Hungarian PM has opposed the bloc's sanctions sparked by Moscow's invasion of Ukraine and has refused to allow the transit of weapons to its eastern neighbour.
The European Union has "shot itself in the lungs" with ill-considered economic sanctions on Russia, which, unless rolled back, risk destroying the European economy, Hungarian Prime Minister Viktor Orban said on Friday.
The surge in gas and electricity prices forced nationalist Orban to curtail a years-long cap on utility prices for higher-usage households on Wednesday, rolling back one of the 59-year-old prime minister's signature economic policies.
"Initially, I thought we had only shot ourselves in the foot, but now it is clear that the European economy has shot itself in the lungs, and it is gasping for air," Orban, a long-time sanctions critic, told public radio in an interview.

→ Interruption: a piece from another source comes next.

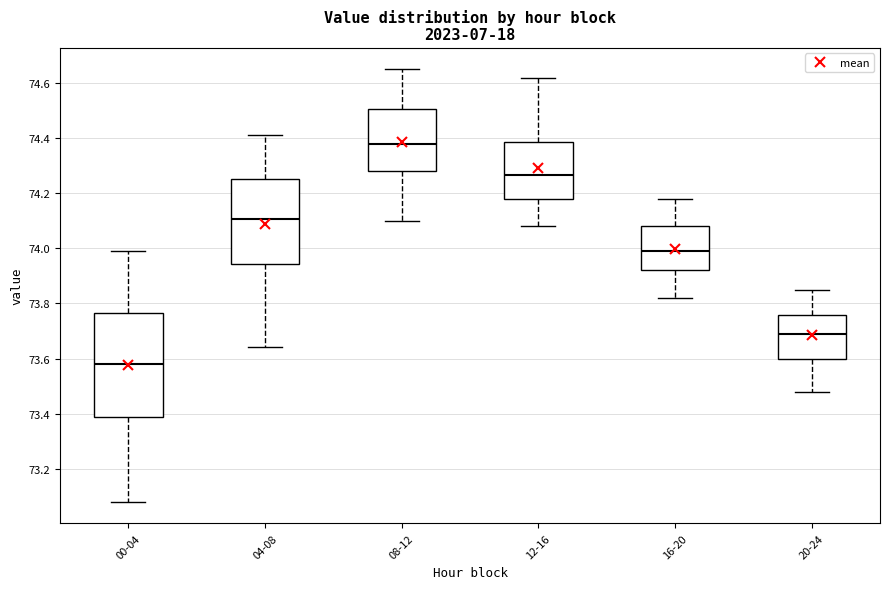

Which box is the tallest, from its lower edge to its upper edge?

00-04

Orban said Ukraine needed help, but European leaders should reconsider their strategy, as sanctions have caused widespread damage to the European economy without weakening Russia or bringing the months-long war closer to any resolution.
All EU sanctions packages require agreement among the 27 member states. While Hungary has voted to endorse the sanctions, they objected to the inclusion of Patriarch Kirill, the head of Russia's Orthodox Church and got him excluded from the sixth sanctions package.
Gas supplies to Europe have tightened and fuel costs have soared since Russia's invasion of Ukraine in late February, leaving countries scrambling to refill storage and diversify supply channels.
"The sanctions do not help Ukraine, however, they are bad for the European economy and if it goes on like this, they will kill off the European economy," Orban said. "What we see right now is unbearable."
"The moment of truth must come in Brussels when leaders admit they have made a miscalculation, that the sanctions policy was based on wrong assumptions and it must be changed."
Orban said that the entire utility price cap regime will now have to be scrapped.
Re-elected in April, Orban is facing his toughest challenge yet since taking power in a 2010 landslide, with inflation at its highest in two decades, the forint plumbing record lows and European Union funds in limbo amid a dispute over democratic standards.
Before the April ballot, economists estimated the cost of the utility price caps at up to 1.5 trillion forints (€3.7 billion), which along with a raft of measures that helped Orban's election bid, have caused a surge in the budget deficit.
Orban's other decision to fast-track legislation to raise the tax rate for hundreds of thousands of small firms this week as part of a broader drive to rein in the ballooning budget deficit has led to several protests in Budapest.